Cast in six movements and dedicated to Mancunian mathematician and politician Dame Kathleen Ollerenshaw, the Nonth in Sir Peter Maxwell Davies’s cycle of 10 Naxos Quartets [Nos 1 & 2 - 8.557396, Nos 3 & 4 - 8.557397, Nos 5 & 6 - 8.557398, Nos 7 & 8 - 8.557399] is a 36-minute canvas of formidable rigour and accomplishment, positively Beethovenian in its fearless ambition, questing spirit and unremitting concentration. The first two movements—a pugnacious Allegro and no less absorbing Largo flessibile—grow from the same seed and incorporate some frequently violent contrasts that hark back to childhood memories of war.
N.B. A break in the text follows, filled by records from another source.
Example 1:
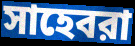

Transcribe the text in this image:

সাহেবরা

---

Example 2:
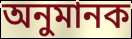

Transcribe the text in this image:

অনুমানক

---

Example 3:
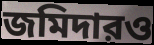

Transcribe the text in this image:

জমিদারও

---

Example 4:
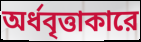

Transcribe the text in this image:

অর্ধবৃত্তাকারে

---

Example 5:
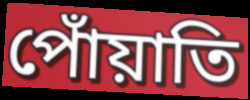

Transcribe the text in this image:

পোঁয়াতি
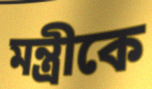
মন্ত্রীকে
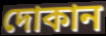
দোকান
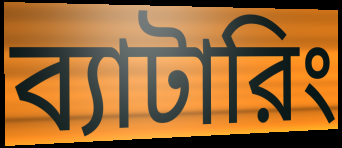
ব্যাটারিং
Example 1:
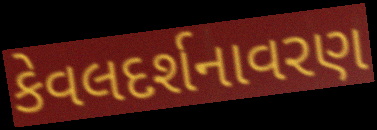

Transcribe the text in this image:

કેવલદર્શનાવરણ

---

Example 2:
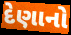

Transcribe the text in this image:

દેણાનો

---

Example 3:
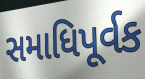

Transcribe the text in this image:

સમાધિપૂર્વક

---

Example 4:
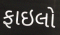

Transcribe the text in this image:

ફાઇલો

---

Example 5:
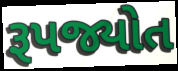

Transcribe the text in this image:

રૂપજ્યોત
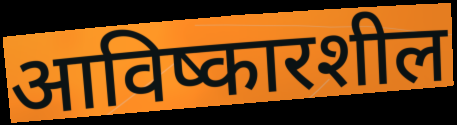
आविष्कारशील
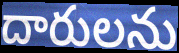
దారులను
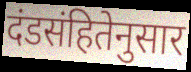
दंडसंहितेनुसार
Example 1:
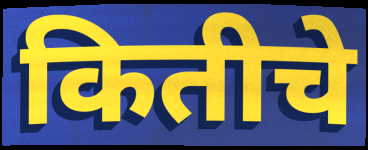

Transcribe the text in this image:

कितीचे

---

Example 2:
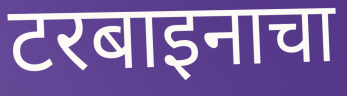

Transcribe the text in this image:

टरबाइनाचा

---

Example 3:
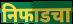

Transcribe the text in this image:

निफाडचा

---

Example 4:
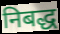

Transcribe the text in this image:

निबद्ध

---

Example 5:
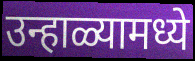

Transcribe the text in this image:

उन्हाळ्यामध्ये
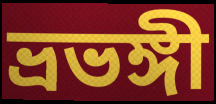
ভ্রভঙ্গী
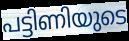
പട്ടിണിയുടെ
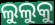
ଲୁଲୁକୁ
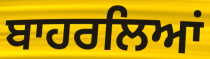
ਬਾਹਰਲਿਆਂ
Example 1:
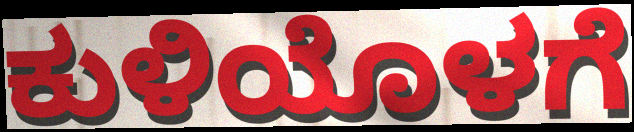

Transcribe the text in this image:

ಕುಳಿಯೊಳಗೆ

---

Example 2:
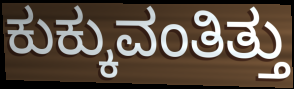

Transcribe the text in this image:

ಕುಕ್ಕುವಂತಿತ್ತು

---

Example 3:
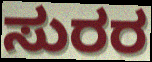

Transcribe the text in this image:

ಸುರರ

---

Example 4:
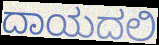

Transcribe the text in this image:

ದಾಯದಲಿ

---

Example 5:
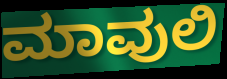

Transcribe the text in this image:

ಮಾವುಲಿ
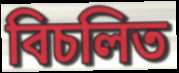
বিচলিত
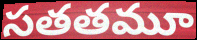
సతతమూ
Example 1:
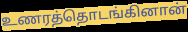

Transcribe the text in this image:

உணரத்தொடங்கினான்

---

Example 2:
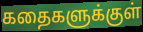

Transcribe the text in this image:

கதைகளுக்குள்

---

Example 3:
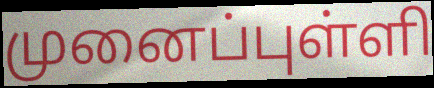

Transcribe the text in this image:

முனைப்புள்ளி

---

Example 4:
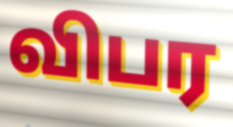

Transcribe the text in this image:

விபர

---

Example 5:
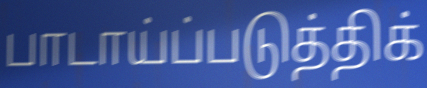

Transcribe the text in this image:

பாடாய்ப்படுத்திக்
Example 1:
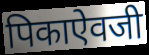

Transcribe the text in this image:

पिकाऐवजी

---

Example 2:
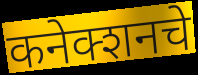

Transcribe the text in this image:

कनेक्शनचे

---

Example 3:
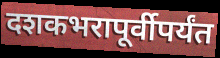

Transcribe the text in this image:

दशकभरापूर्वीपर्यंत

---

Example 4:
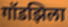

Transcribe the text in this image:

गॉडझिला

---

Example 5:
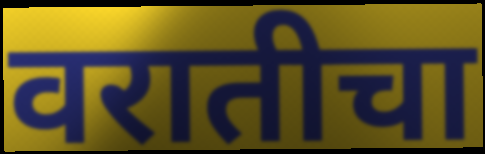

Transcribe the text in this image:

वरातीचा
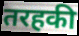
तरहकी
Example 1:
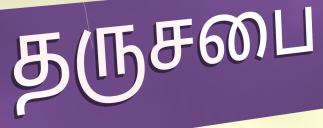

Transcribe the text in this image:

தருசபை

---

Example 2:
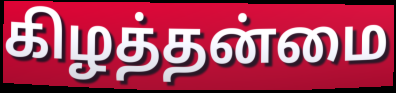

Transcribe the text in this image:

கிழத்தன்மை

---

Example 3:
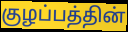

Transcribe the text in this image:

குழப்பத்தின்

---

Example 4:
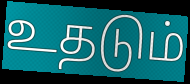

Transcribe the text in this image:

உதடும்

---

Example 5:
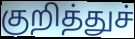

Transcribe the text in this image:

குறித்துச்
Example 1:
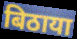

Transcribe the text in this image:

बिठाया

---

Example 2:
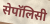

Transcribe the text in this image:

सेपॉलिसी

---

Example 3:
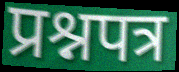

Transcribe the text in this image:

प्रश्नपत्र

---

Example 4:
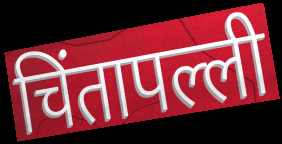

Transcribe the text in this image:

चिंतापल्ली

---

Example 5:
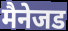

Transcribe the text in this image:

मैनेजड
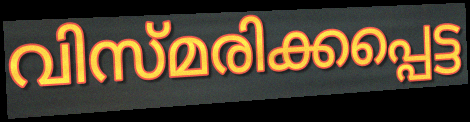
വിസ്മരിക്കപ്പെട്ട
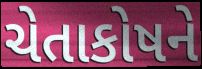
ચેતાકોષને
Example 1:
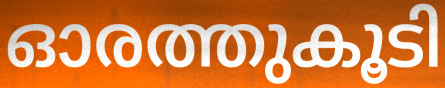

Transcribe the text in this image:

ഓരത്തുകൂടി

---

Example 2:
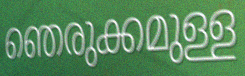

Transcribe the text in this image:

ഞെരുക്കമുള്ള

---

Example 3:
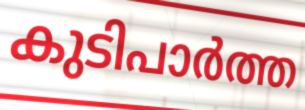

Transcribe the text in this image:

കുടിപാർത്ത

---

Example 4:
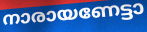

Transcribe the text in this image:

നാരായണേട്ടാ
The composer writes in the booklet of “the popular music of the 1940s, whose contours and rhythms are echoed, as are also the raw sounds of wartime Manchester that I heard as a small boy and associated with that music—air-raid sirens, the ‘glissandi’ of falling bombs, the tearing apart of crashing buildings—but all reinterpreted, sublimated and disciplined within terms of the string quartet”. Next come three shorter movements with a strongly burlesque flavor (“almost an independent miniature quartet within a quartet”) followed by a taut and driven finale.
Taking its cue from the Baroque suite but employing Scottish dance forms, the Tenth wears a more reflective demeanour, its emotional kernel comprising a central Adagio flessibile, which boasts some of the most probingly sincere inspiration in the whole series. The fifth anf final movement suddenly stops in mid-air—a deliberately inconclusive gesture. “I needed to leave the door open,” explains the composer. “I had enjoyed writing the Naxos Quartets so much, and perhaps even learned a thing or two, that more could, in theory, eventually flourish.”
The Maggini perform with the no-holds-barred commitment and jaw-dropping technical acumen we have come to expect from them throughout this massive project. Splendidly rich sound and a most truthful balance, too. Apparently, Rubbra and Jacob are next in line for the Maggini treatment—and I for one can hardly wait.